The bedroom area, which has two twin size beds with like-new mattresses and bed covers which match the sofa, the pilot, and the co-pilot seat.
My groovy 1970's window treatments. They are in pristine condition, and are actually growing on me (although the tassells are going to have to go!)
Big Bertha has a Dodge 440 chassis with a new carburetor. She has under 39,000 original miles (which I subjectively verified based on the wear and tear around the drivers area -- or lack thereof).

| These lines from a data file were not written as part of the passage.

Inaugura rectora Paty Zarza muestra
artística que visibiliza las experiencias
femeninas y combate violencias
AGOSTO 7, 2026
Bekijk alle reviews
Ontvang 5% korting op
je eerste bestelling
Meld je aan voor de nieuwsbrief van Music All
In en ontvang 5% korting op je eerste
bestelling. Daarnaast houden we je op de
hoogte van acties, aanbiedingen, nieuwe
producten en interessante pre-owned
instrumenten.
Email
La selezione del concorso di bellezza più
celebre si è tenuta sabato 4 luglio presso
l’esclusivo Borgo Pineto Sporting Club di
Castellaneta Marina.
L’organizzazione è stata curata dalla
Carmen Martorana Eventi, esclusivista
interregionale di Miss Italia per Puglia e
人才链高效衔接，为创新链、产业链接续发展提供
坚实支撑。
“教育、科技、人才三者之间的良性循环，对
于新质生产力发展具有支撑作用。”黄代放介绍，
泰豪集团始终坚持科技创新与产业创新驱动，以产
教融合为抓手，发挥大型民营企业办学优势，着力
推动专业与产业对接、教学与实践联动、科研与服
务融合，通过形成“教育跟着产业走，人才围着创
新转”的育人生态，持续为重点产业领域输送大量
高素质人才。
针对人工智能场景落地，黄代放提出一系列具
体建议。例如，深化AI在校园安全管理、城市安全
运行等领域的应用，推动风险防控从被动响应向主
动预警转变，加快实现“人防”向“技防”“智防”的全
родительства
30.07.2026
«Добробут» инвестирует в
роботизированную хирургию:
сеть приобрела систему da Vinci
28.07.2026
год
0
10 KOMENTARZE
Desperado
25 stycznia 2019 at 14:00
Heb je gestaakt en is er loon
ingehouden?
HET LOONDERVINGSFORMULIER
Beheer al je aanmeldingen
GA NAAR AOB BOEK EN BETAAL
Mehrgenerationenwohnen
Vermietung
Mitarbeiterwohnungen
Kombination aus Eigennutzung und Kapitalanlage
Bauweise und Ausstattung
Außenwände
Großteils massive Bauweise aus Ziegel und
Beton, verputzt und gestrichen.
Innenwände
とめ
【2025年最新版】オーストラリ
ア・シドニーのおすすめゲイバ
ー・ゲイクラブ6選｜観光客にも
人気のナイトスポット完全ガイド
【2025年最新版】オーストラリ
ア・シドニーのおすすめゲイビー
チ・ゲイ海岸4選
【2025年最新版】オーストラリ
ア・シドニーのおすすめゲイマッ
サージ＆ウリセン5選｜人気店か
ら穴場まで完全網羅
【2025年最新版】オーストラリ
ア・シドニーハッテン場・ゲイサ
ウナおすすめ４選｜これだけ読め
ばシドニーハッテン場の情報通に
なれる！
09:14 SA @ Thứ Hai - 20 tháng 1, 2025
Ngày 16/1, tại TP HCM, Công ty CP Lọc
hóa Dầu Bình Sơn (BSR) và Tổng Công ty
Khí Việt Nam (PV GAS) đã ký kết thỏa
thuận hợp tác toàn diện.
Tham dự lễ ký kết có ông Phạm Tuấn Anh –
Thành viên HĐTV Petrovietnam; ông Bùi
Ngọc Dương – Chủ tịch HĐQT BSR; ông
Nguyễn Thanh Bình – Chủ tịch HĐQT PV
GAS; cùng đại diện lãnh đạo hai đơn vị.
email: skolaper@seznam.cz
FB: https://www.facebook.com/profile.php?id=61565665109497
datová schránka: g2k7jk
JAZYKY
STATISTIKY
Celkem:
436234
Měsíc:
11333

I feel that I bought Bertha for a fair price based on the NADA guide book value(http://www.nadaguides.com/). If you are wanting to buy an older RV, this is a tremendous bargaining tool. Most people seem to price their RVs based on emotional value. I understand the value of blood, sweat, and tears, but at the end of the day the unit still has a roughly established book-value. (I talked to several people who were asking two to four times the amount listed in the book.) I used the book value to talk the previous owner of my motorhome down from $3850 to $3300. I bought her knowing there was some water damage that had to be addressed due to the roof being inadequately repaired in the past, and that I would want to do some cosmetic updates. I am limited in that respect due to finances, so I am grateful that Bertha's interior looks neither worn nor "extremely dated," though that aspect is in the eye of the beholder. This blog is going to follow Bertha's makeover from being an "old motorhome that never gets used" to being an "off-grid micro-mobile home" that can be moved without having to hire someone to do it for me. Thanks for looking!